The Government of Mexico requires that all U.S. citizens and Canadian citizens present proof of citizenship and photo identification for entry into Mexico. A U.S. passport is recommended, but other U.S. citizenship documents such as a certified copy of a U.S. birth certificate, a Naturalization Certificate, a Consular Report of Birth Abroad, or a Certificate of Citizenship are acceptable. U.S. citizens boarding flights to Mexico should be prepared to present one of these documents as proof of U.S. citizenship, along with photo identification. Driver’s permits, voter registration cards, affidavits and similar documents are not sufficient to prove citizenship for readmission into the United States.

A visa is not required for a tourist/transit stay up to 180 days. A tourist card, available from Mexican consulates and most airlines serving Mexico, is issued instead. Travelers entering Mexico for purposes other than tourism require a visa and must carry a valid U.S. passport.

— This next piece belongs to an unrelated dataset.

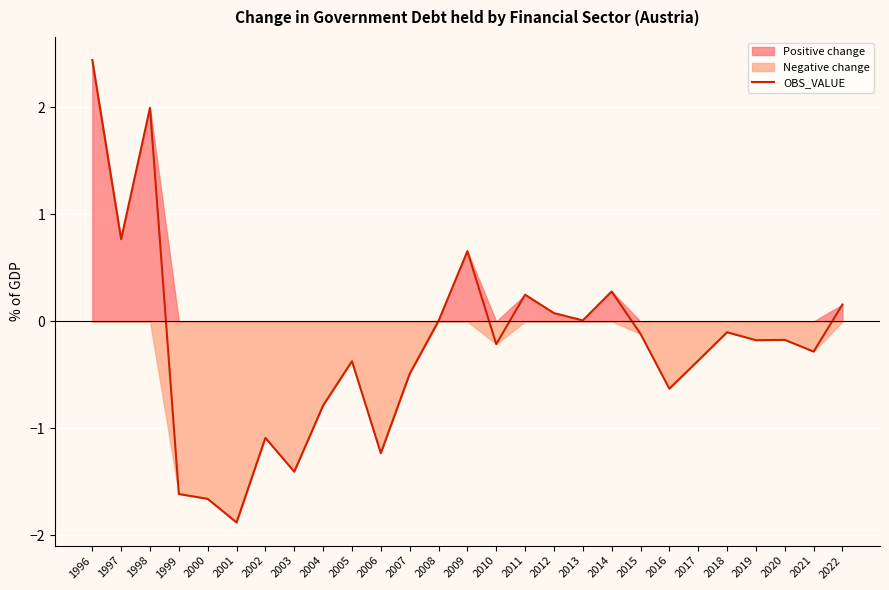

What is the average value?

-0.2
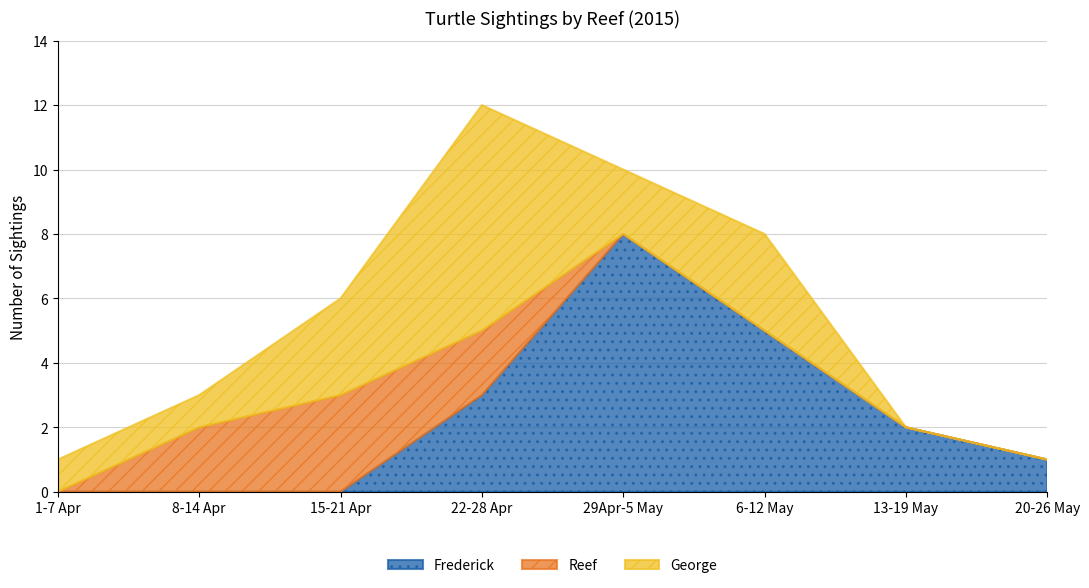

Which label corresponds to the largest value in the chart?

29Apr-5 May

For further information concerning entry and visa requirements, travelers may contact the Embassy of Mexico at 1911 Pennsylvania Avenue N.W., Washington, D.C. 20006, telephone (202) 736-1000, or any Mexican consulate in the United States.

Driving Information

U.S. driver’s licenses are valid in Mexico. Mexican insurance is required for all vehicles, including rental vehicles. (Please see “Automobile Insurance” below.)

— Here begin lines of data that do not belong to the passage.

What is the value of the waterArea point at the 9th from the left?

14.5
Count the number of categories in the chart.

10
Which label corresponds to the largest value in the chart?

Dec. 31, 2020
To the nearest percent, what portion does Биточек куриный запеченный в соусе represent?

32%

The Government of Mexico strictly regulates the entry of vehicles into Mexico. Travelers are advised to consult with the Mexican Embassy or the nearest Mexican consulate in the United States for additional, detailed information prior to entering Mexico.

Automobile Insurance

Mexican auto insurance is sold in most cities and towns on both sides of the border. U.S. automobile liability insurance is not valid in Mexico nor is most collision and comprehensive coverage issued by U.S. companies. Therefore, when you cross the border, please purchase auto insurance adequate for your needs in Mexico. A good rule of thumb is to buy coverage equivalent to that which you carry in the United States. If you are involved in an accident, you will be taken into police custody until it can be determined who is liable and whether you have the ability to pay any penalty. If you do not have Mexican liability insurance, you may be prevented from departing the country even if you require life-saving medical care, and are almost certain to spend some time in jail until all parties are satisfied that responsibility has been assigned and adequate financial satisfaction received. Motor vehicle insurance is considered invalid in Mexico if the driver is found to be under the influence of alcohol or drugs. Drivers may also face criminal charges if the injuries or damages are serious.

Customs Regulations

Mexican customs authorities may enforce strict regulations concerning temporary importation into or export from Mexico of items such as antiquities, medications, medical equipment, business equipment, etc. It is advisable to contact the Mexican Embassy or one of the Mexican consulates in the United States for specific information regarding customs requirements.